House of Representatives

New International Tax Arrangements (Foreign-owned Branches and Other Measures) Bill 2005

Second Reading Speech

Mr Brough (Longman - Minister for Revenue and Assistant Treasurer)

I move:

That this bill be now read a second time.

This bill contains further reforms intended to modernise Australia's international tax regime, following the government's review of international taxation arrangements.

Schedule 1 to this bill amends the income tax law to allow dividends received by Australian branches of non-residents to be taxed by assessment instead of by withholding. In addition, non-residents with Australian branches will get franking credits when they receive franked dividends.

Taxing these branches by assessment instead of through withholding will mean Australian branches and subsidiaries of non-residents are treated similarly for income tax purposes when they receive dividends. This change is consistent with a general trend toward the separate entity treatment of branches for tax purposes.

Schedule 2 contains minor amendments to the controlled foreign companies rules.

These amendments address potentially inappropriate consequences that could occur following the listing of a country for the purposes of the controlled foreign companies rules. These amendments provide the ground work for the future listing of further countries.

Also, the amendments ensure that Australia's capital gains tax rules do not overextend their reach when controlled foreign companies' assets are sold. This reduces compliance costs associated with the controlled foreign companies rules when Australian residents buy or restructure foreign companies.

Schedule 3 gives Australian branches of foreign non-bank financial institutions separate entity treatment for income tax purposes-that is, they will be treated more like foreign-owned subsidiaries. This treatment is already given to Australian branches of foreign banks.

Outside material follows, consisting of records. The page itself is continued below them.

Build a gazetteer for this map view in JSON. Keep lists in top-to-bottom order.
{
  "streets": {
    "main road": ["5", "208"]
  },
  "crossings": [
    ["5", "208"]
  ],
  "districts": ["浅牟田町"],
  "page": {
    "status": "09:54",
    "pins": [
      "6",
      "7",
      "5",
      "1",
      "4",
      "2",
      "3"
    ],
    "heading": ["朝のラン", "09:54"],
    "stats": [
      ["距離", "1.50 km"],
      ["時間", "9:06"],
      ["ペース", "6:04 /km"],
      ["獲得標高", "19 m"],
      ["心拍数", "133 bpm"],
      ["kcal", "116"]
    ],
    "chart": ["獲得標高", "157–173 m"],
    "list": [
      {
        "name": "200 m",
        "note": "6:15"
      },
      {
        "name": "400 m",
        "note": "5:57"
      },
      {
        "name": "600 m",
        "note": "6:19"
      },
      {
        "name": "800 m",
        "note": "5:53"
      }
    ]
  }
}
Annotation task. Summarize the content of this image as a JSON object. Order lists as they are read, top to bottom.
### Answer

Extending the separate entity treatment to include foreign financial institution branches will ensure that the Australian tax system does not discriminate, on the basis of ownership and entity structure, between different financial institutions providing similar financial services in Australia.

Together with the changes contained in schedule 1, this schedule aims to improve competition in the financial services sector, provide for a more neutral tax treatment of branches and subsidiaries, and reduce compliance costs in certain cases.

Schedule 4 will prevent double taxation and non-taxation of employee shares and rights where individuals move between countries. This will be achieved by more closely aligning Australia's domestic income tax law with the OECD model tax convention.

The treatment of employee share or right income creates difficulties when employees move between countries, because the income may relate to employment over a long period. Where the employment is in more than one country, dividing the taxing rights between countries becomes complicated.

These amendments move towards the OECD approach by making the treatment of cross-border employee shares and rights clearer. This will facilitate application of the OECD model in double tax agreements. It will also help individuals who work in more than one country to calculate with certainty the Australian tax liability related to their employee shares or rights.

Finally, this bill corrects an error in the application of some amendments contained in a previous instalment of reforms.

Full details of the measures in this bill are contained in the explanatory memorandum.

I commend this bill and present the explanatory memorandum.

Debate (on motion by Ms George) adjourned.